The name committee was furious; this was blatant abuse of power on the part of the president. Baptism was their business. But they let the boy keep his cap with Einstein’s formula on the peak.
Simon had been the obvious choice when the russ came to choose their president; most people were surprised that anybody else even bothered to stand against him, doomed to defeat as they must be. Simon won, naturally, while the runner-up was put in charge of the russ revue.
So there he was now, that Simon, looking pale with dark rings under his eyes, waiting for the neatly turned out boy from the lower secondary school to finish his poem. His own hair was stiff with gel beneath his red cap and his fingers felt numb.

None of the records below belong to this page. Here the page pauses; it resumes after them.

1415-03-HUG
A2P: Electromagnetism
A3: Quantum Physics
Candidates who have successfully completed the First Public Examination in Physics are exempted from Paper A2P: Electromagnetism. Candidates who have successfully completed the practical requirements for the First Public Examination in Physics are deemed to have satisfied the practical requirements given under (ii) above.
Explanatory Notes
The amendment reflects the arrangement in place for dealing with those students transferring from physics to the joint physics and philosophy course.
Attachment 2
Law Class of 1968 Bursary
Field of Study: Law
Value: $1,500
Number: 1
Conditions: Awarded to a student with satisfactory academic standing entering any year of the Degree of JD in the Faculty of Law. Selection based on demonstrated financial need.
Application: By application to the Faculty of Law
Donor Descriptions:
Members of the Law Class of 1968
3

Down in the crowd Tone, Gunnar and Håvard were waiting. Simon’s parents had been far from happy when he came home the previous autumn and told them he’s been elected president. ‘There goes his russ season,’ they sighed. For they knew that Simon got so involved in everything, in joys and sorrows, his own and others’, and as president he was bound to get drawn into disputes, caught between a rock and a hard place, between the school management and the demanding russ. The bitterest clash of all was over something as minor as a hundred kroner.
The russ had worked and collected money to donate to the paediatric department at Tromsø’s University Hospital. There turned out to be some money left over, amounting to a hundred kroner per russ, and the committee proposed that everyone would receive it in the form of a discount on the cost of the coach they were taking to a party in the neigbouring village of Finnsnes. Simon thought that was wrong, and that the money should rather go to the school’s project in Cambodia, where they were helping to sponsor a clean-water project for poor rural communities. ‘We earned it’ clashed with ‘Cambodia needs it more’. Positions that would later harden into political divisions created factions and cliques. Nobody was prepared to give in.

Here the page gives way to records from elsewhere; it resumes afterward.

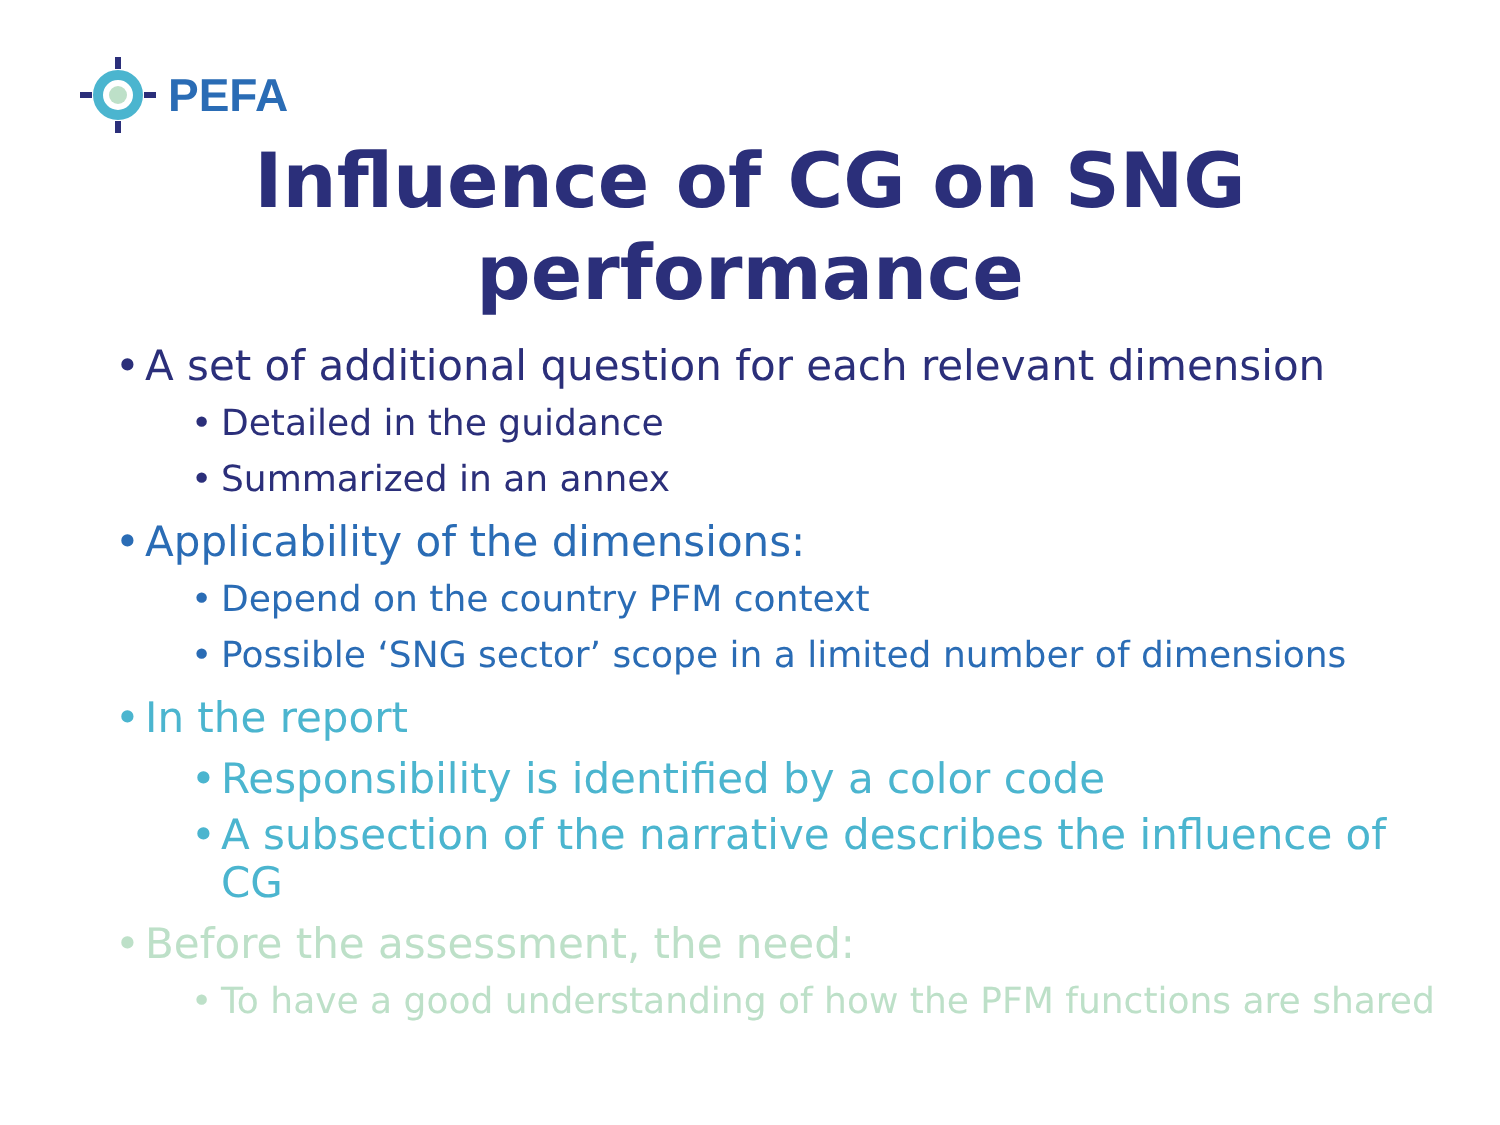PEFA
Influence of CG on SNG
performance
• A set of additional question for each relevant dimension
• Detailed in the guidance
• Summarized in an annex
• Applicability of the dimensions:
• Depend on the country PFM context
• Possible ‘SNG sector’ scope in a limited number of dimensions
• In the report
• Responsibility is identified by a color code
• A subsection of the narrative describes the influence of
CG
• Before the assessment, the need:
• To have a good understanding of how the PFM functions are shared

In the end, Simon got his way. As he usually did.
But now it was nearly over. It was his turn at the microphone.
His hoarse voice rang out across the square.
‘We have been celebrating the completion of our years of study, something that has required hard work day and night!’
Rousing cheers from the russ.
‘We are, if not reborn, then at least re-baptised over here at Brandy Bend,’ he bellowed to renewed howls.